Traditional lefkadian honey

Stone beehives near the monastery of Agios Nikolaos Nira

The father of the physician, Hippocrates (462-352 BC), recommended honey to all people, but especially to the sick. Honey is sacrificed to all gods: an amphora. This wrote Plato of Knossos as early as the 14th century BC.

On the island of Lefkas, beekeepers used, among others, hives which could be characterized as “hybrids”. The primary hive was made out of local stones bonded together with lime and sand. This resulted in a space with an opening only at the front, which was closed by a movable lid. However, this hive had a limited capacity, and when, as spring progressed, the bee population increased, a horizontal extension was adapted to the opening. This extension was made out of boards or even out of goat hides. Only the combs that were attached to the extension were harvested, and the bees wintered in the primary hive, which, as witnessed, was made out of stone.  (Georgios Mavrofridis, Archaeologis, Beekeeping in the mediterranean from antiquity to the present, 2014)

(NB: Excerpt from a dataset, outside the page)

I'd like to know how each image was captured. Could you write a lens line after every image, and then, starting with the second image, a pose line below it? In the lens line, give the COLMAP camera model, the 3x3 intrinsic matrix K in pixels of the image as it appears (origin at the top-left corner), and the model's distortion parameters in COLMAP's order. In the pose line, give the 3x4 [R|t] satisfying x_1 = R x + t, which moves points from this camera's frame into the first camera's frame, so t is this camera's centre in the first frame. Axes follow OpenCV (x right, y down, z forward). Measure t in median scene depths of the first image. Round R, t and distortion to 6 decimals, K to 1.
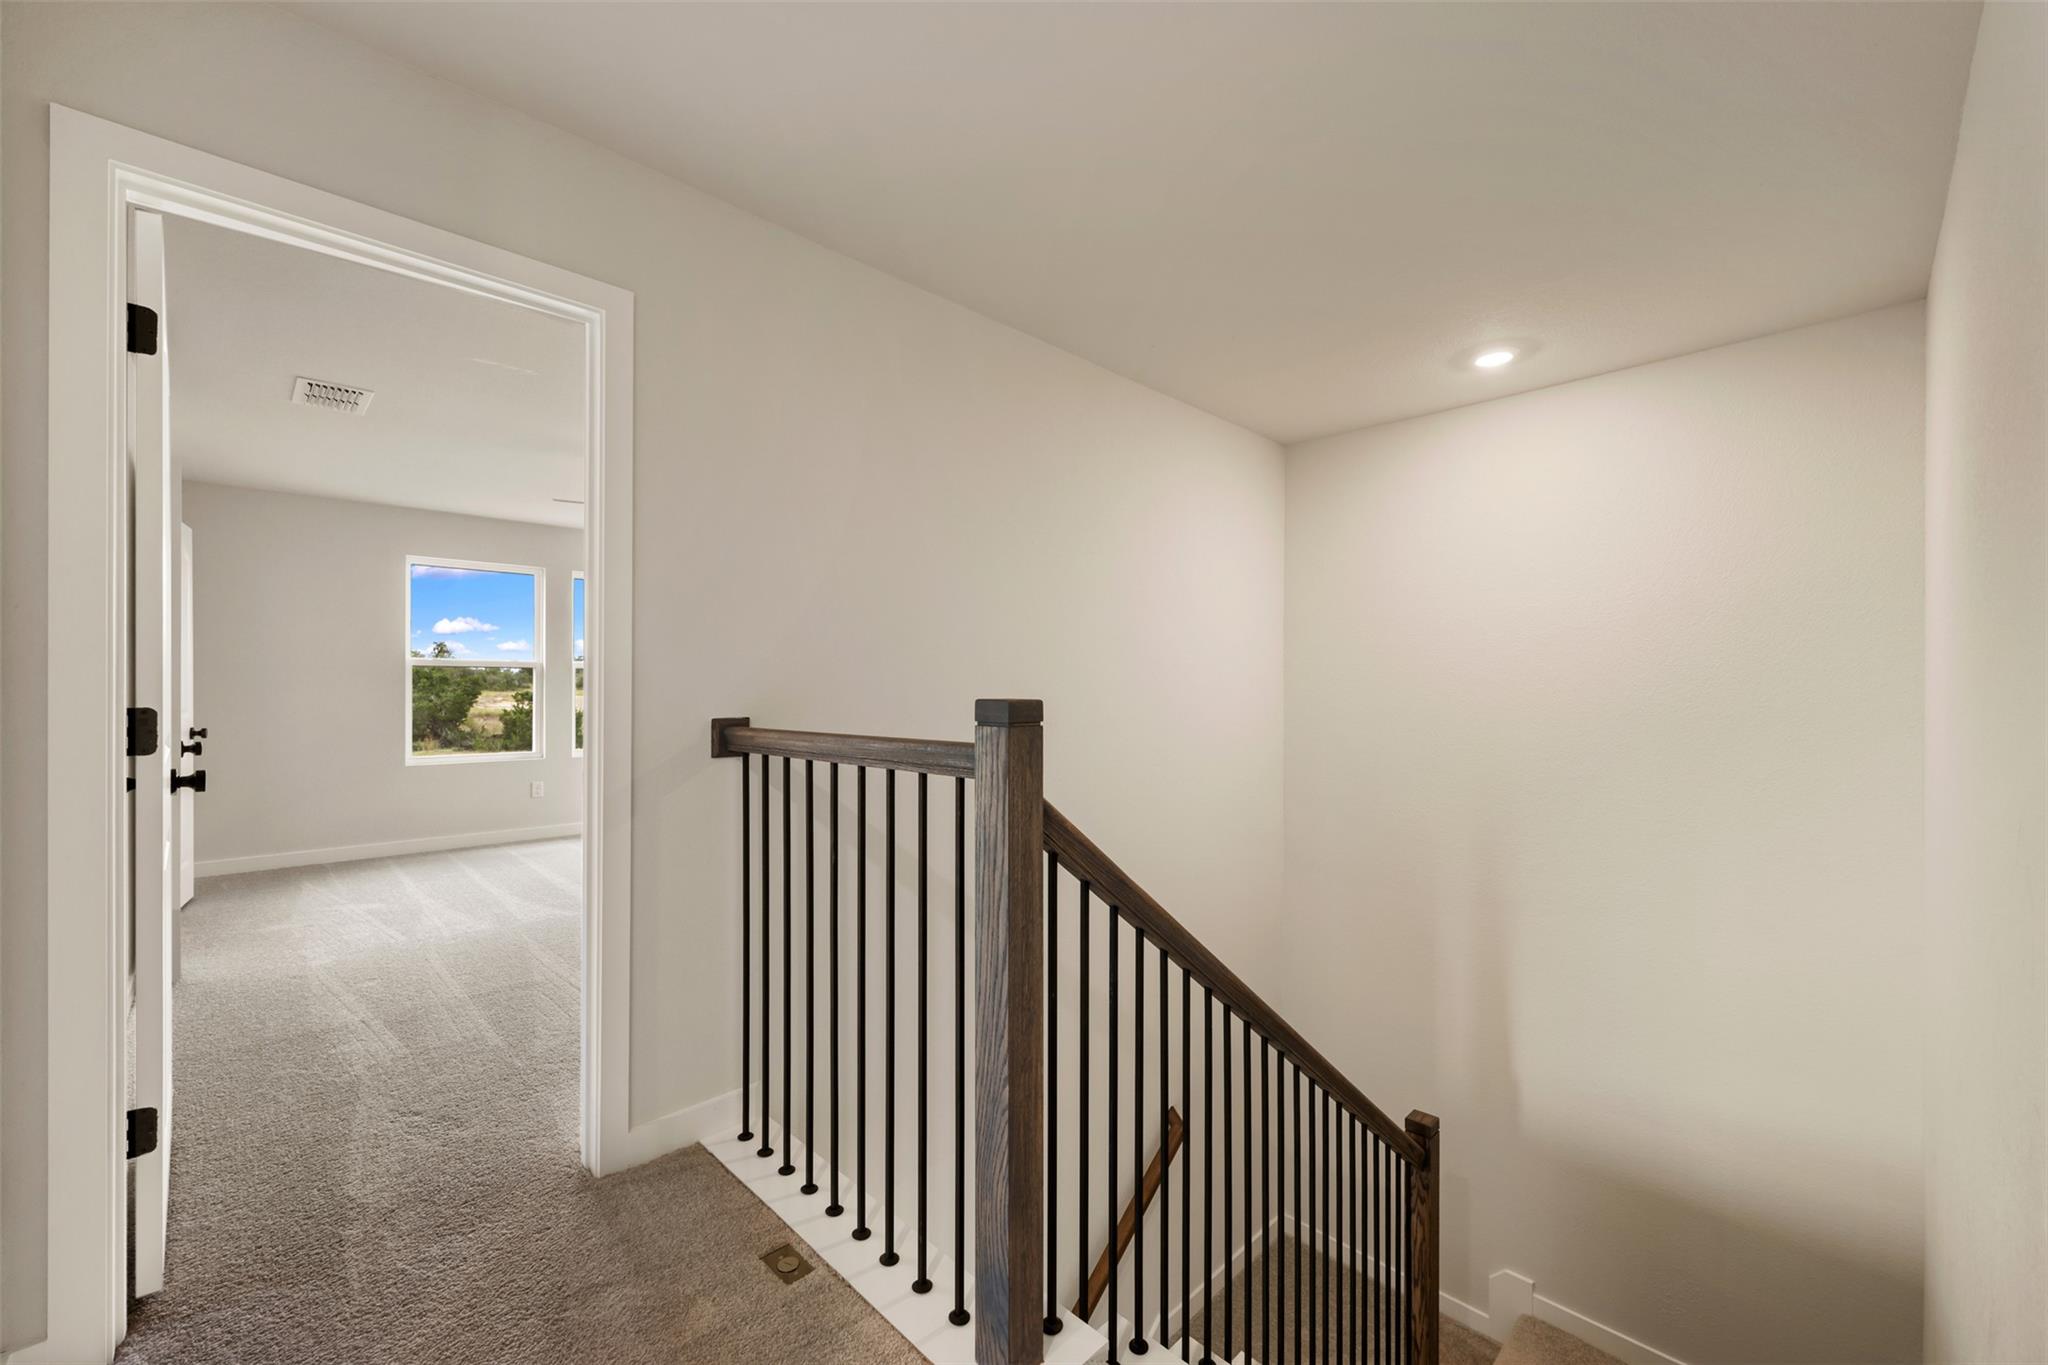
lens RADIAL K [[812.1, 0, 1028.1], [0, 812.1, 692.2], [0, 0, 1]] dist [-0.011501, 0.000065]
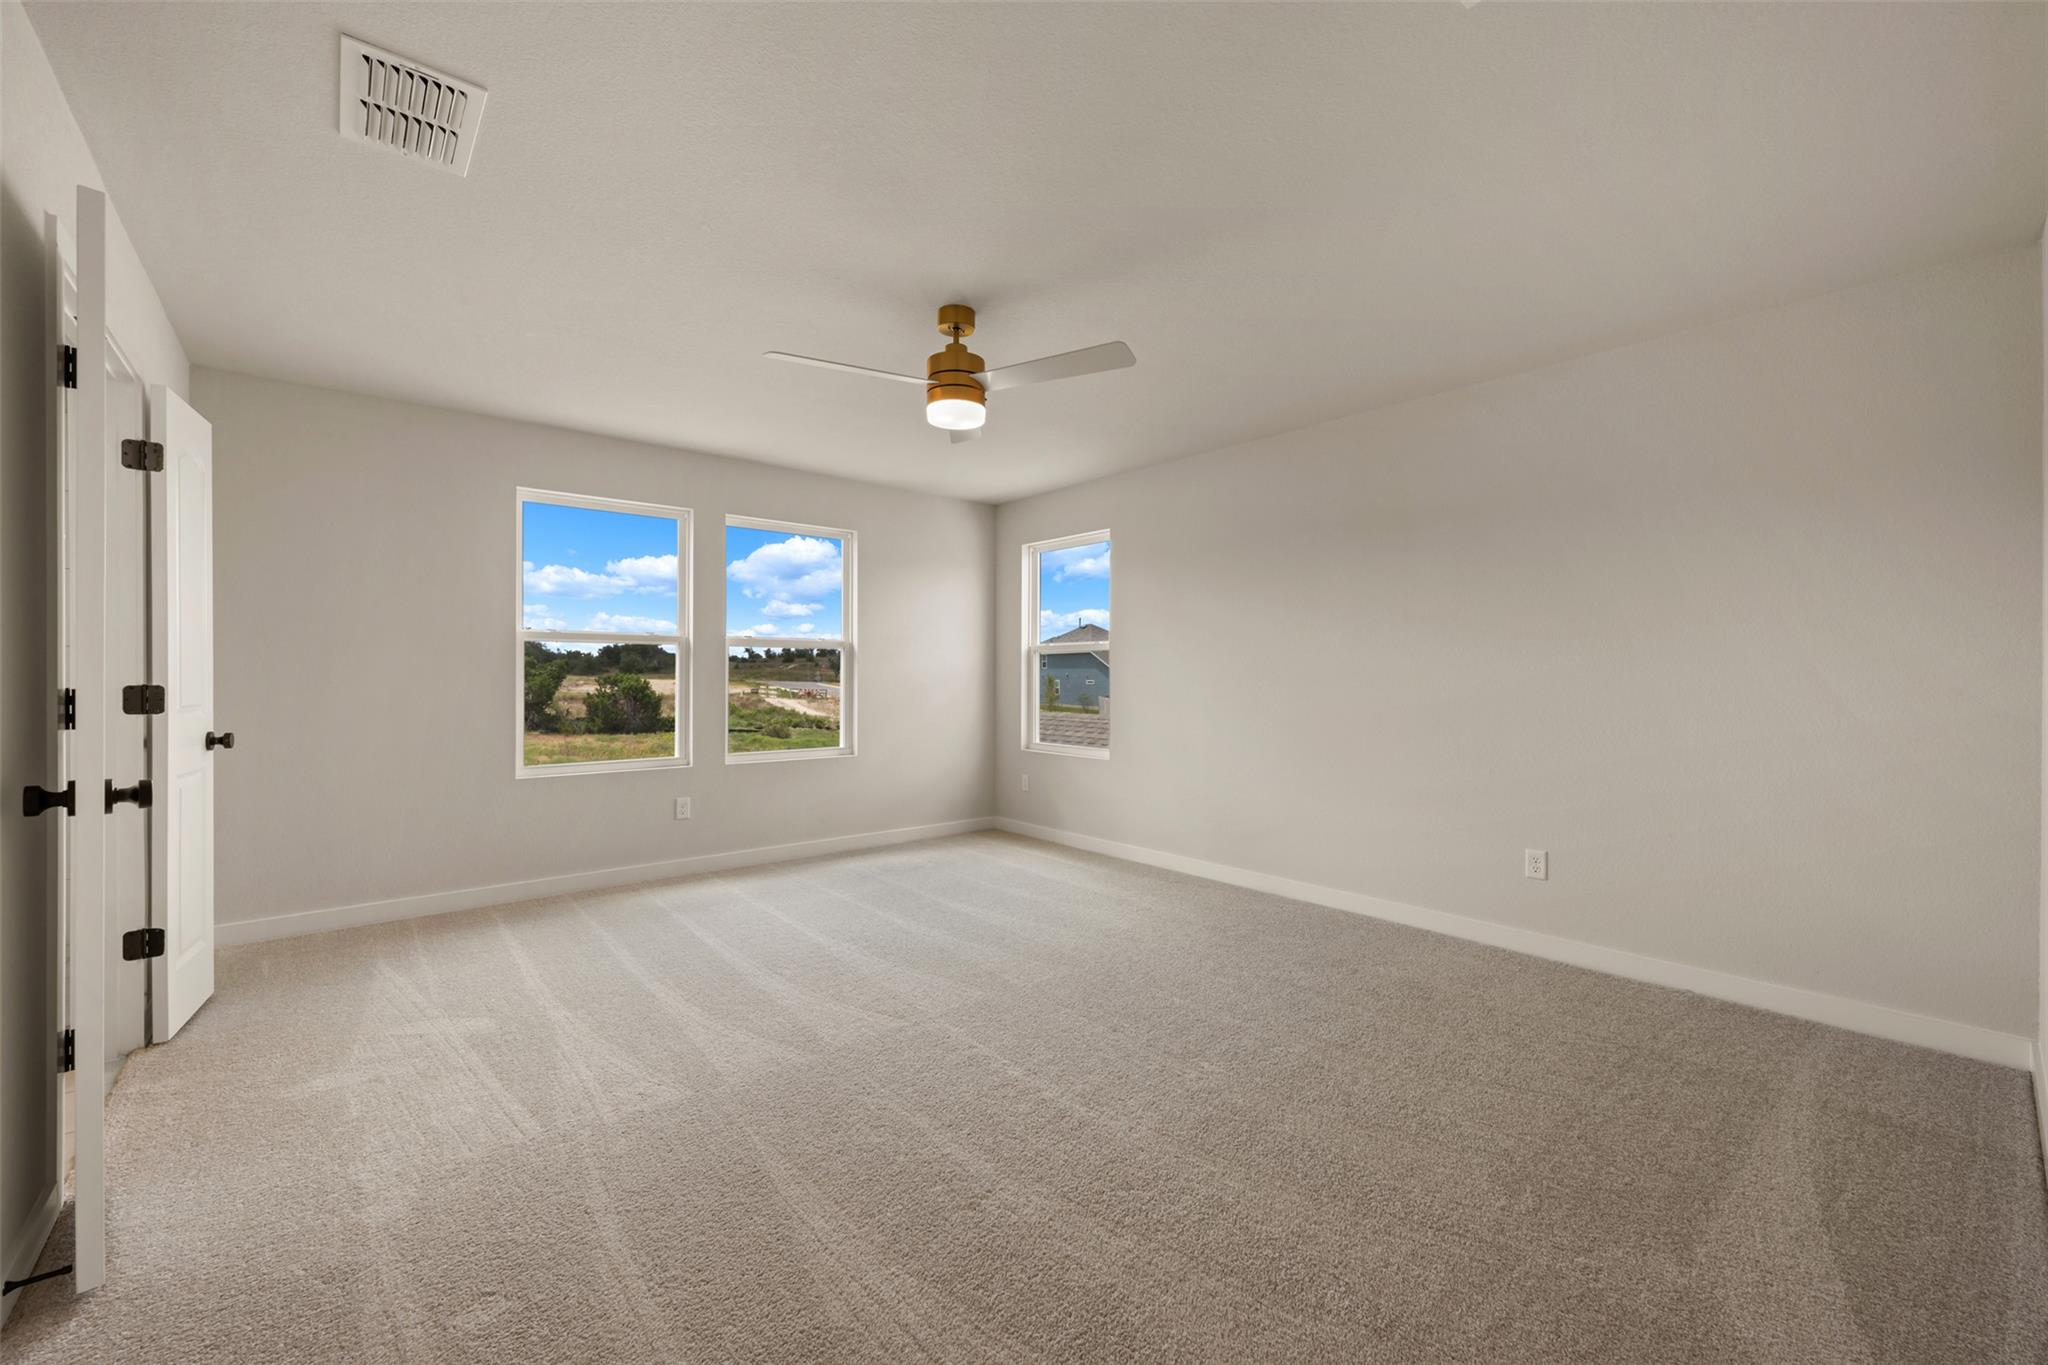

Beehives in the mountainous Lafkada

Lefkada has a rich tradition of honey production dating back to ancient times. The great variety of trees and flowers and the special soil make Lefkada an ideal place, both for the bees and the beekeeper. The island is overgrown with pine trees, wild thyme and sage, among other things, which means that the honey is very aromatic. Lefkada honey is probably one of the best honeys you will ever taste. Lefkada honey is mainly produced in the south-western villages of Lefkada, the most famous among them being Dragano and Athani.

Where to buy

Of course, the Classicon Market in Vasiliki, well known for its comprehensive advice, offers a wide range of Lefkadian and Greek honey.

The distribution of honey by the beekeepers of these villages goes directly to the consumer. Every summer, the producers set up benches and kiosks along the road to Porto Katsiki and offer their natural beekeeping products (thyme honey, pine honey, flower honey, royal jelly, propolis, oatmeal, Rakomelo, etc.).

The nuns from the monastery of Agios Nikolaos Niras also sell their own delicious honey (thyme, pine and bitter honey).